To comply with the scheme, a firm would be required to measure accurately the difference in its workforce's earning levels between one period and the next, adjusted for such things as overtime, part-time work and changes in numbers employed between periods. The final figures would effectively be a summary of changes in hourly earnings per employee.
The tax would be collected in quarterly instalments. The definition of pay supplied by firms to the tax office would be the same as for income tax. The employer would calculate his firm's average hourly earnings (averaged over all its employees) for the current quarter, and would then compare that figure with the corresponding figure in the same quarter of the previous year.
If his firm was liable for the anti-inflation tax in that quarter, he would send a cheque to the tax office.
Layard has proposed that the scheme's administration could be simplified if tax collection were confined to firms with over, say, 100 workers.
Larger concerns might, of course, seek to avoid tax by re-employing their workforce in smaller non-taxable labour-hire companies, each employing no more than 100.
Layard's solution to this would be to allow authorities - where they judged a firm was hiving off its skilled operations into a series of smaller firms - to impose a joint tax liability on the company and its subsidiaries, treating them as one employing entity.

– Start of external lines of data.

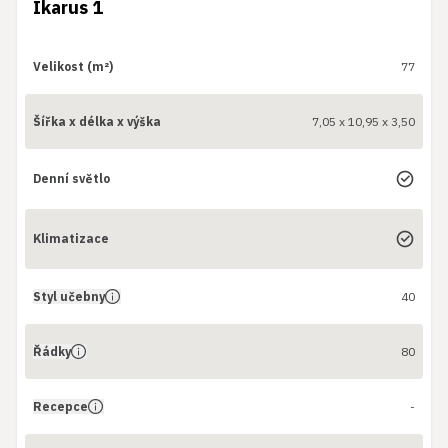
Ikarus 1
Velikost (m²)
77
Šířka x délka x výška
7,05 x 10,95 x 3,50
Denní světlo
Klimatizace
Styl učebny
40
Řádky
80
Recepce
-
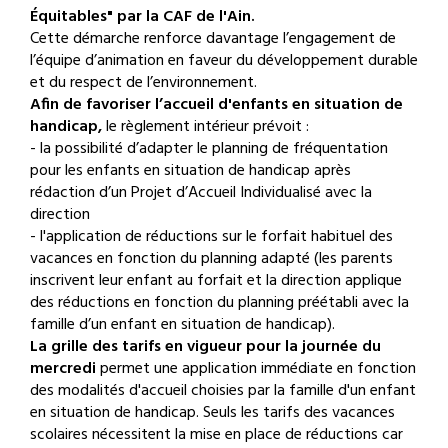
Équitables" par la CAF de l'Ain.
Cette démarche renforce davantage l’engagement de
l’équipe d’animation en faveur du développement durable
et du respect de l’environnement.
Afin de favoriser l’accueil d'enfants en situation de
handicap,
le règlement intérieur prévoit :
- la possibilité d’adapter le planning de fréquentation
pour les enfants en situation de handicap après
rédaction d’un Projet d’Accueil Individualisé avec la
direction
- l'application de réductions sur le forfait habituel des
vacances en fonction du planning adapté (les parents
inscrivent leur enfant au forfait et la direction applique
des réductions en fonction du planning préétabli avec la
famille d’un enfant en situation de handicap).
La grille des tarifs en vigueur pour la journée du
mercredi
permet une application immédiate en fonction
des modalités d'accueil choisies par la famille d'un enfant
en situation de handicap. Seuls les tarifs des vacances
scolaires nécessitent la mise en place de réductions car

Genuinely new firms would, of course, be exempted. Supervision and enforcement of the scheme would be much easier because of the relatively few firms under scrutiny.Advantages
The Meade and Layard approach to pay-fixing would have several beneficial effects for the wider economy. It would allow a healthy degree of wage flexibility, but within a framework of overall affordable wage outcomes.
With excessive pay increases effectively discouraged, employers would be better able to afford to hire new workers.
Overall pay restraint need not pose a threat to workers' expectations of a steadily improving standard of living. On the contrary, with more people on the payrolls and fewer on the welfare rolls, everybody would stand to gain.
The government would enjoy higher tax revenues, save money on unemployment benefits, and be able to pass on this financial windfall to all wage-earners in the form of tax cuts.